Spaun performing reinforcement learning. This is a 3-armed bandit task. Spaun generates a number between 0-2, then is provided a reward or not, indicated by a 1 or 0 respectively. The reward is given with a probability of .12 for 'bad' actions and .72 for 'good' actions. In the video shown here, the 'good' action is choosing a 2. In longer runs, the 'good' action switches every once in a while. This task demonstrates that Spaun can change its behavior based on probabilistic rewards from the environment.
Task number two is a reinforcement learning task. After each question mark, Spaun must guess the 'best' number between zero and three. The best number is the number that generates the most reward. In the simulation, a positive reward is indicated by a 1, and a lack of reward is indicated by a 0. However, even the best number is only probabilistically rewarded. Such tasks are called 'bandit tasks' because they are reminiscent of the chance rewards received from one-armed bandits at casinos.
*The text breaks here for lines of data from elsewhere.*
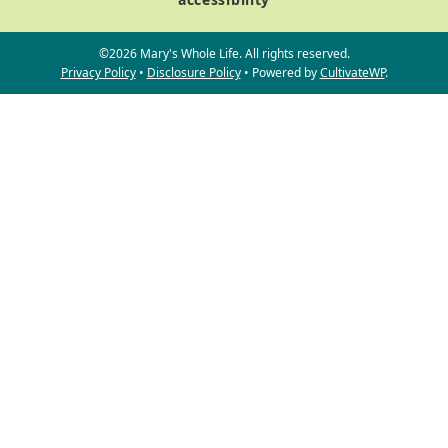
©2026 Mary's Whole Life. All rights reserved.
Privacy Policy
•
Disclosure Policy
• Powered by
CultivateWP
.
As you can seen in this simulation, Spaun begins with several guesses that do not generate much reward, until it has determined that 'two' is the best value. Spaun guesses two several times in a row. Eventually the two is not rewarded, but Spaun continues to guess that value. Soon after, the two is not rewarded a second time. So it changes it's guess.
The detailed spiking patterns of the ventral striatum in Spaun are strikingly similar to those of rats performing the same kind of bandit task.